If you’ve been working the past several years to build something great, don’t be too quick to get rid of it. You’ve worked hard to build your website into what it is today, so take things slowly when selling it. You want to get its true worth. Rushing the sale won’t do you any justice. Don’t be afraid to wait. Sell only when the asking price is reasonable.
Time, Labor, and Love.
Prior to selling, you should have a good idea of how much labor you’ve put into your website and know how much money earned from it. Ensure that you’re making enough money to make up for the fact that you’re not going to have an opportunity to make more from it in the future. Remember that once you’ve sold your website, you’re going to have a hard time knowing that someone else is making more profit than you did in the past, so don’t let it go for too little.
When buying or selling a home, there is a specific process people execute. First, you need a good reason to be selling, since no one wants an old run down house or website. Think about why you’re selling the website. Are you selling it because you need money for another project? Have you lost your love for the website? Explain why you’re selling the website. Be honest about it. There is no need to lie.
Next, you need to find a way to let people know that you’re trying to sell your website. This part is a lot like selling a house. You can find several companies or brokers who specialize is selling online properties. This will come in handy. While most companies take a hefty commission on every sale, some offer a lower percentage or a set price. Find the agency that will work for you.
Personally, I would go with a commission. Why? Because they’re going to bust their butts to make sure you get the highest offer possible.
Lastly, ensure that you’re not jumping into the first deal that comes your way. If some company is extremely interested in your website, they will outbid the last guy.
While you might have a buyer who is willing to purchase your website for more than someone else, you need to ask them what they plan to do with your website. You put sweat, blood, and tears into your website, it’s kind of like selling your own child.
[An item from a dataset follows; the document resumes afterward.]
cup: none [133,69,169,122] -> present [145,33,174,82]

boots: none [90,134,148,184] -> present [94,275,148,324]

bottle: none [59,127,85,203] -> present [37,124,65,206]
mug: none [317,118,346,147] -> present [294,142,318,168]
Be sure that some spammer won’t turn it into an erectile dysfunction drug selling website. If you don’t really care about the fate of your websites, then let the highest bidder win!
What Should I Sell it for?
The average price of a high-traffic website, that’s not making any money, is about ten thousand dollars. In this, you should understand that your site might not have the traffic level needed to get that much, or you might be able to sell your site for a lot more than that, depending on how much traffic you’re getting.
To properly determine the worth of your site, there are several steps that you can take. The first is to determine your traffic. The more page views you have, the better. But pageviews aren’t the most important thing. Time on site, bounce rate, and the average visit duration are also important.
I would personally hate to buy a website that has millions of pageviews with the average visit duration being less than 30 seconds. Buyers want to see high engagement and return rate.
If you’re not getting much traffic, but a lot of revenue, see to it that you’re selling on that fact. Be sure to have proper documentation showing how your sales are looking and what your traffic levels are. Most buyers will ask you to share everything from your bank account statement to your Google Analytics report. Buyers don’t like to be scammed or lied to.
If your website is selling for more than 100k, then be ready to meet the buyer in person.
If you’re looking to make the most money possible, stay away from using abbreviations in your name. For instance, don’t use the letter ‘u’ to mean ‘you’ in your domain, serious clients want mature sites. Keeping that in mind, the shorter that your domain name is, the better. Many one-word domain names end up selling for millions in comparison to websites with very long names.
As a very basic rule, take the revenue that your site is making annually and multiply that by three. This will be the fairest asking price when you’re ready to sell your website. You might disagree with that rule. Some buyers only buy 10x, 18x, 20x, 25x, etc. what the site makes a month.
Let’s say your website makes $1000 a month. Multiply that amount by 18. Your selling price should be somewhere around 18k. Once again you’ll receive various offer, but the multiple rule is highly debatable.
When you’re ready to sell your website, you don’t have to make things complicated. The process is easier than what most people make it out to be. You main goal is to obviously make as much money as possible while still being fair to your potential buyers. No one in this situation wants to get ripped off.